**TASK TO COMPLETE:**
Among the records below, find each line containing the word "START" and copy it.

**Dataset entries:**
▼
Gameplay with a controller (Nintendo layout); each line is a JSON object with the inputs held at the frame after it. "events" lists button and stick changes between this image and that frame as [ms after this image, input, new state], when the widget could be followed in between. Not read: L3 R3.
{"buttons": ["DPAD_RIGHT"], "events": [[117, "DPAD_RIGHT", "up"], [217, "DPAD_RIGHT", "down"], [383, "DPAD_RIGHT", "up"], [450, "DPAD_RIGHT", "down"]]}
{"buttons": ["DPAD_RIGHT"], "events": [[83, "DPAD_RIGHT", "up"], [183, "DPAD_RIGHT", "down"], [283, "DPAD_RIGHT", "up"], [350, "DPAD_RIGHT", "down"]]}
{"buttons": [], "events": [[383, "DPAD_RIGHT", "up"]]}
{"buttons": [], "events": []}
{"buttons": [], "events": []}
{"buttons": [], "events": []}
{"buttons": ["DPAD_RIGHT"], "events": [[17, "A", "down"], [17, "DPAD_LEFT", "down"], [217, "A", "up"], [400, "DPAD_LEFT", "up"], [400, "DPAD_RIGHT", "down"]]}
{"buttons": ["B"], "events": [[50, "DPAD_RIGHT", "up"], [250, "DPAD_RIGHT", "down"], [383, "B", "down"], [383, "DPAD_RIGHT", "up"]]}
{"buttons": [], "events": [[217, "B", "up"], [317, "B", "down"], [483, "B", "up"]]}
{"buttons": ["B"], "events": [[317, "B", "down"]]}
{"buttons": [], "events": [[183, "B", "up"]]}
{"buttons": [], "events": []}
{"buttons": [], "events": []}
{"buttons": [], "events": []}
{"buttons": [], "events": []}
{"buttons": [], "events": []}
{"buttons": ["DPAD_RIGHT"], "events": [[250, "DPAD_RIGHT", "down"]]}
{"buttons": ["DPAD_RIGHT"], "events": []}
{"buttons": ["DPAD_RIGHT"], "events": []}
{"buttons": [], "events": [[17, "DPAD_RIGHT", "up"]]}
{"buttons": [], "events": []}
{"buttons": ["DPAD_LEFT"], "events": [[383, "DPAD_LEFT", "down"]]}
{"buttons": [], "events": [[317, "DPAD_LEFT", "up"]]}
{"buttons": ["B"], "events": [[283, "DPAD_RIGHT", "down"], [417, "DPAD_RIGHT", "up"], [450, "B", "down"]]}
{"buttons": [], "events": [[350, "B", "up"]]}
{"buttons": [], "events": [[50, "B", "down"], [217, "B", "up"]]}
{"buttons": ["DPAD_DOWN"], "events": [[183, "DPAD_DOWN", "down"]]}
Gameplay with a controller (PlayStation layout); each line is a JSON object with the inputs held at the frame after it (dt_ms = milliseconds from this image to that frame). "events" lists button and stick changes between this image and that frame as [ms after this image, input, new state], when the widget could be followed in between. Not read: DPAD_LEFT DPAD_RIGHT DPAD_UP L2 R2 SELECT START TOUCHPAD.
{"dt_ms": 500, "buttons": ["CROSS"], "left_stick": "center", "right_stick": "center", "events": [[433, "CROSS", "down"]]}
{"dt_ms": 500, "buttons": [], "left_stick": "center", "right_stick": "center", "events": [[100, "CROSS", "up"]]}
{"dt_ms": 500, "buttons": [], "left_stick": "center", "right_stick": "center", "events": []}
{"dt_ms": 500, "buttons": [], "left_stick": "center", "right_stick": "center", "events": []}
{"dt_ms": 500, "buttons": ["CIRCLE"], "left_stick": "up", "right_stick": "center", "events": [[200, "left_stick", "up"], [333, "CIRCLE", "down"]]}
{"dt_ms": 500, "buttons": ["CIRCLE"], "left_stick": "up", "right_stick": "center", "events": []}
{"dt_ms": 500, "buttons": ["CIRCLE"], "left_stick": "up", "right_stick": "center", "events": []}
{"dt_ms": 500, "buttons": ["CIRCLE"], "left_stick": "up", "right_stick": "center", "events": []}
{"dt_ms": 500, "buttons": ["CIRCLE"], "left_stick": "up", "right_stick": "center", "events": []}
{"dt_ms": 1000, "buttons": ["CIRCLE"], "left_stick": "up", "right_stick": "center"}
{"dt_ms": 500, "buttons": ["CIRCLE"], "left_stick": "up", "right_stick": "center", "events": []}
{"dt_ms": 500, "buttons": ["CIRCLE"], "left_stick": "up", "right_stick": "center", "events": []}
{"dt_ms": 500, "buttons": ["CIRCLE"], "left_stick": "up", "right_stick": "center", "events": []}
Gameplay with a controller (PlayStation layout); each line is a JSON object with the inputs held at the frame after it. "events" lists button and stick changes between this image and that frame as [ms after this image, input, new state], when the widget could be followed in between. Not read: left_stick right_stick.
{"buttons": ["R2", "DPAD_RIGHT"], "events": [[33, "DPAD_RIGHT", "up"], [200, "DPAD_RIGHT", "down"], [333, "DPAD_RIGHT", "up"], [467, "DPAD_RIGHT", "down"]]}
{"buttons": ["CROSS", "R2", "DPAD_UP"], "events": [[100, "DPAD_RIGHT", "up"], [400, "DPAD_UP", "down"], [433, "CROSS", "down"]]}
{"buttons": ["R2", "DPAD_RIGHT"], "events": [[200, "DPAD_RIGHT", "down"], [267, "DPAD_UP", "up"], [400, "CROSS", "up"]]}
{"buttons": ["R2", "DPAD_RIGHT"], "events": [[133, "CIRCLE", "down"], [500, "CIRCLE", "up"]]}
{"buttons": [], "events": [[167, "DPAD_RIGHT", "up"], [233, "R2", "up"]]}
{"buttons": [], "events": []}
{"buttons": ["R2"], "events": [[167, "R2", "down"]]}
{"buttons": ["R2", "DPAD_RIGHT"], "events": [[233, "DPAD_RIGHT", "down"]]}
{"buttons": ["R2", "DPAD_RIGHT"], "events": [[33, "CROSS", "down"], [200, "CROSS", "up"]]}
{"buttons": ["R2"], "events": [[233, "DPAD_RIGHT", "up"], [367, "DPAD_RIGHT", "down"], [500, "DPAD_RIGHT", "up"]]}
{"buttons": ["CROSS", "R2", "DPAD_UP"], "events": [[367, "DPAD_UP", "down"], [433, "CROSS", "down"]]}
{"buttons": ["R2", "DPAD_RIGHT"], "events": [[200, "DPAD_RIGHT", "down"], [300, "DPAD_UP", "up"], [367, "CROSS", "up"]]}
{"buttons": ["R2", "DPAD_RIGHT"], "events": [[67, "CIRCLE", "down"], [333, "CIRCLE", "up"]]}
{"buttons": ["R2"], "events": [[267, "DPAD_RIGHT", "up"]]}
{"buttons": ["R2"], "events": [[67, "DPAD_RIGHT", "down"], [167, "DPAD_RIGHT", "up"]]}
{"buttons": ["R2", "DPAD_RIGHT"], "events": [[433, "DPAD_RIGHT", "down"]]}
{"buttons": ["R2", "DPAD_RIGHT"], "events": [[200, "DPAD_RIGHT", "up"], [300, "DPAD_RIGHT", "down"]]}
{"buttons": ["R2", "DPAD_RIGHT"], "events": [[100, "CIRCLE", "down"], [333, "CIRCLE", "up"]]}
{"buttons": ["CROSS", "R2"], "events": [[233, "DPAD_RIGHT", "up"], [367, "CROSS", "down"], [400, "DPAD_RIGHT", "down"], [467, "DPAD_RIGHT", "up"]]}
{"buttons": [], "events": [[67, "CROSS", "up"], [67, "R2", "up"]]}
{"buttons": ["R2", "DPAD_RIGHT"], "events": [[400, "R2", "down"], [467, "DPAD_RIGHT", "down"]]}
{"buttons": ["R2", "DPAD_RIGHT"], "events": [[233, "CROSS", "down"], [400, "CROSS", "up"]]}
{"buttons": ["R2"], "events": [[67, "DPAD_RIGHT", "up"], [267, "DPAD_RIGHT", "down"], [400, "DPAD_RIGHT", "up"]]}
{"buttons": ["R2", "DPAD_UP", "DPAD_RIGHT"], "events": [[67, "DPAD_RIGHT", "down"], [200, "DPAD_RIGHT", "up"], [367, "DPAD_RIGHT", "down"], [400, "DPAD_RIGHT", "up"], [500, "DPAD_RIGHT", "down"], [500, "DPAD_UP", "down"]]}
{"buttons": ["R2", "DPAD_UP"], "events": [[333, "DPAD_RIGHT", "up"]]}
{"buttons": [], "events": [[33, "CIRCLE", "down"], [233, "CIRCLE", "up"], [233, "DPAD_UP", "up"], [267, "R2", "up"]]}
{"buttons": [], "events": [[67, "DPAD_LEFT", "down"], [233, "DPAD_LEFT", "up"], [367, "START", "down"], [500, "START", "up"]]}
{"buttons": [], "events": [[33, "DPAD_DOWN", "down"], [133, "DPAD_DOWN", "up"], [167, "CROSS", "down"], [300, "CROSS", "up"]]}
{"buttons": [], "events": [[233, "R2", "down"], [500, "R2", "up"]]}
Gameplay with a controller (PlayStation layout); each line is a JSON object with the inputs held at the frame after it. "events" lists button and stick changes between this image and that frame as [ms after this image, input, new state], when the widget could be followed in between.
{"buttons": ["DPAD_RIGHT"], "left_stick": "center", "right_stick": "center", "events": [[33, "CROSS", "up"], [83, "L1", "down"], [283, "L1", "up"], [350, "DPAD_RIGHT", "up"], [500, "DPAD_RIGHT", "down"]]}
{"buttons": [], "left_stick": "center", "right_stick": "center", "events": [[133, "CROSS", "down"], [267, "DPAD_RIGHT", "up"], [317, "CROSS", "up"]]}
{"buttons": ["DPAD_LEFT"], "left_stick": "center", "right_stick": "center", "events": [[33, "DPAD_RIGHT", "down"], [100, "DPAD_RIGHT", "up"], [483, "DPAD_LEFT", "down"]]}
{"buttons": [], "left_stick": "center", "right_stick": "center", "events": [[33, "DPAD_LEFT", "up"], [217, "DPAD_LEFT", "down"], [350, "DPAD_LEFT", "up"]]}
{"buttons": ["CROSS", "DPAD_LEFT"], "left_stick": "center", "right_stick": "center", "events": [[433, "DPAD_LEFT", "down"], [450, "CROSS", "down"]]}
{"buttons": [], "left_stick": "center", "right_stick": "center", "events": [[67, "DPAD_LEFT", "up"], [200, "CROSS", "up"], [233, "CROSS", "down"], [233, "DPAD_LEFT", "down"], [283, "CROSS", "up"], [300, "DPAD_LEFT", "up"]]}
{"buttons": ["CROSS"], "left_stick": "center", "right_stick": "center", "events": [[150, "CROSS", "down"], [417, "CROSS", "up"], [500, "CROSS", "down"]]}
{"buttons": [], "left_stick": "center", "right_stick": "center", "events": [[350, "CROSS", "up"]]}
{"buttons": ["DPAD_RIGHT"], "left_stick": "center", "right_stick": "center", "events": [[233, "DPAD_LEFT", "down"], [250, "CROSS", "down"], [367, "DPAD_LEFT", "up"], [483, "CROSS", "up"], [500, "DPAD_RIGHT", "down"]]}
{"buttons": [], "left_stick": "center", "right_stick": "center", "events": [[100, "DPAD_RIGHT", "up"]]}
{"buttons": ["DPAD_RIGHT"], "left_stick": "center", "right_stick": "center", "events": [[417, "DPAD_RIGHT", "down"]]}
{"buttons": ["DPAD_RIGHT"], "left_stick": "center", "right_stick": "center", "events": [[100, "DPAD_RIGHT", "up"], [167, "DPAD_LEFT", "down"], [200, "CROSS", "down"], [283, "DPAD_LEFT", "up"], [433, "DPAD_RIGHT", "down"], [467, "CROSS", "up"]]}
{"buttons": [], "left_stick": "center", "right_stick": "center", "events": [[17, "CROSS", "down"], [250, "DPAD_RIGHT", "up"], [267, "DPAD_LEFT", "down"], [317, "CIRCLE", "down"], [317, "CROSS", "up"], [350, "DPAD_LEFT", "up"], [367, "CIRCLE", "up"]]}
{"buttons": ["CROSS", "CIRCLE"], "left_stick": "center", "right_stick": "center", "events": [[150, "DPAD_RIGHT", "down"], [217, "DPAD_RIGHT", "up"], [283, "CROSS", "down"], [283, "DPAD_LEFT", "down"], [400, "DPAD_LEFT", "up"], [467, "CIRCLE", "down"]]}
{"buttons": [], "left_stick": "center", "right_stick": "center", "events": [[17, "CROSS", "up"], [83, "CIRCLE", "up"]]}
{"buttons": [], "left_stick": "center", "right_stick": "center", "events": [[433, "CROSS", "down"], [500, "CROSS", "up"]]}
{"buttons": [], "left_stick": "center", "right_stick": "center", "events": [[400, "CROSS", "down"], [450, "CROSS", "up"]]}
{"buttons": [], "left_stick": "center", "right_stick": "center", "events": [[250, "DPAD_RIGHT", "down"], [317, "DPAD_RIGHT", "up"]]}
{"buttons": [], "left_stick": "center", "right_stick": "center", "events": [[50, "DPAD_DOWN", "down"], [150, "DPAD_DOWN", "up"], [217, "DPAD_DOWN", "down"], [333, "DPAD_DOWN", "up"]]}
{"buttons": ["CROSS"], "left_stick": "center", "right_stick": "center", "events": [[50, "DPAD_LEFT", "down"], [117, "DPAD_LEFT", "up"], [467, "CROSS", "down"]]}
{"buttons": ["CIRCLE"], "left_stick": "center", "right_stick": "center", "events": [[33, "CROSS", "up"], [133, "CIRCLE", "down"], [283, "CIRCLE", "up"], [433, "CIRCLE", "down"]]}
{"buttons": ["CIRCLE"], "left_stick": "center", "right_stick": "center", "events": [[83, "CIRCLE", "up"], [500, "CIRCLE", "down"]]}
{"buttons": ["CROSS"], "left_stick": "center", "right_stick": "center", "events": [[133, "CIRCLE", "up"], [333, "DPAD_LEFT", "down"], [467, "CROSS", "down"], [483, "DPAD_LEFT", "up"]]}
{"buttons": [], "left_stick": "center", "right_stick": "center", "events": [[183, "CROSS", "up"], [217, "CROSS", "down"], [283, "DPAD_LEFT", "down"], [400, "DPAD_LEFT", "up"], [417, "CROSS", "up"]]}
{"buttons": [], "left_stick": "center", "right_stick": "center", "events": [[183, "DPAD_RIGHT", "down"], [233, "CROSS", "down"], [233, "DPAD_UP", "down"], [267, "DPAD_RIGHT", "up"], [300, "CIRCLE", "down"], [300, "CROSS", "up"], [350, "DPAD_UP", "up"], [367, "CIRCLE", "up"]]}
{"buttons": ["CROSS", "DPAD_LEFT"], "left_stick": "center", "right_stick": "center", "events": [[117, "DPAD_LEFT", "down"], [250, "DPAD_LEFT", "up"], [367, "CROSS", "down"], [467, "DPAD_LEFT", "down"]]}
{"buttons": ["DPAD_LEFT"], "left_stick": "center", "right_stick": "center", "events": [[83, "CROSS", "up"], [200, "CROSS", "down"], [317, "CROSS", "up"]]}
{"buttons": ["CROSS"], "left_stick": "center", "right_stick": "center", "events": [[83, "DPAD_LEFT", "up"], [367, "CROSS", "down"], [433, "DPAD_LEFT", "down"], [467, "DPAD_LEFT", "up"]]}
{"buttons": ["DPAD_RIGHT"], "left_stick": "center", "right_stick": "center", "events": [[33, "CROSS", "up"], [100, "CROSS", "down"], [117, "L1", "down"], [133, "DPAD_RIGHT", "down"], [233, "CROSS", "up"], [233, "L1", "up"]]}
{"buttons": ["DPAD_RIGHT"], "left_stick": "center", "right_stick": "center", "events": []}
▲
**SOLUTION TO THE PROBLEM:**
Gameplay with a controller (PlayStation layout); each line is a JSON object with the inputs held at the frame after it (dt_ms = milliseconds from this image to that frame). "events" lists button and stick changes between this image and that frame as [ms after this image, input, new state], when the widget could be followed in between. Not read: DPAD_LEFT DPAD_RIGHT DPAD_UP L2 R2 SELECT START TOUCHPAD.
{"buttons": [], "events": [[67, "DPAD_LEFT", "down"], [233, "DPAD_LEFT", "up"], [367, "START", "down"], [500, "START", "up"]]}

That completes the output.